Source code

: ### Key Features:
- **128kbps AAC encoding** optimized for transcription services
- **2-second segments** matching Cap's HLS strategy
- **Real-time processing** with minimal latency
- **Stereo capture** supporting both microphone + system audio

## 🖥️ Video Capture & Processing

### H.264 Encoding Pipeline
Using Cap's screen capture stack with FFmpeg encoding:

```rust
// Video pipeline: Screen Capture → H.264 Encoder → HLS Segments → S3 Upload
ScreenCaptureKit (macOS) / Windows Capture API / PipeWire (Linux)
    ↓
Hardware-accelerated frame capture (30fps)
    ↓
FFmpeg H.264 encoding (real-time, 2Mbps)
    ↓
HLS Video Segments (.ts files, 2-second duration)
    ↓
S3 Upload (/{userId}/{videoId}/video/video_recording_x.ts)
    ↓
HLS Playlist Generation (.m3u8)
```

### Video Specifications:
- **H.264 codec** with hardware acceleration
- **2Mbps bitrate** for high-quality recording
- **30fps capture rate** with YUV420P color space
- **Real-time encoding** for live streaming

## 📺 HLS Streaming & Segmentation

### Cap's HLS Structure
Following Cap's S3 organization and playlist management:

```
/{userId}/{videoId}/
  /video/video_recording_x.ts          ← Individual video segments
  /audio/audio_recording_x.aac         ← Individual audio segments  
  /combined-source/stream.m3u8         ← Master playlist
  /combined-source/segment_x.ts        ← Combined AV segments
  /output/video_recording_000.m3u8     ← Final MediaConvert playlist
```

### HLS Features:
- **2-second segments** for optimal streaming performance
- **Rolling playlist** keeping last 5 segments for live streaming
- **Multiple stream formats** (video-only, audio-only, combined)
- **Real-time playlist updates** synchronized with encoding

..........

■ Task details ■
Scan the listing above for the line that has "## 🖥️ Video Capture & Processing", then copy exactly from that line through the line that has "- **2-second segments** for".

■ Expected output ■
## 🖥️ Video Capture & Processing

### H.264 Encoding Pipeline
Using Cap's screen capture stack with FFmpeg encoding:

```rust
// Video pipeline: Screen Capture → H.264 Encoder → HLS Segments → S3 Upload
ScreenCaptureKit (macOS) / Windows Capture API / PipeWire (Linux)
    ↓
Hardware-accelerated frame capture (30fps)
    ↓
FFmpeg H.264 encoding (real-time, 2Mbps)
    ↓
HLS Video Segments (.ts files, 2-second duration)
    ↓
S3 Upload (/{userId}/{videoId}/video/video_recording_x.ts)
    ↓
HLS Playlist Generation (.m3u8)
```

### Video Specifications:
- **H.264 codec** with hardware acceleration
- **2Mbps bitrate** for high-quality recording
- **30fps capture rate** with YUV420P color space
- **Real-time encoding** for live streaming

## 📺 HLS Streaming & Segmentation

### Cap's HLS Structure
Following Cap's S3 organization and playlist management:

```
/{userId}/{videoId}/
  /video/video_recording_x.ts          ← Individual video segments
  /audio/audio_recording_x.aac         ← Individual audio segments  
  /combined-source/stream.m3u8         ← Master playlist
  /combined-source/segment_x.ts        ← Combined AV segments
  /output/video_recording_000.m3u8     ← Final MediaConvert playlist
```

### HLS Features:
- **2-second segments** for optimal streaming performance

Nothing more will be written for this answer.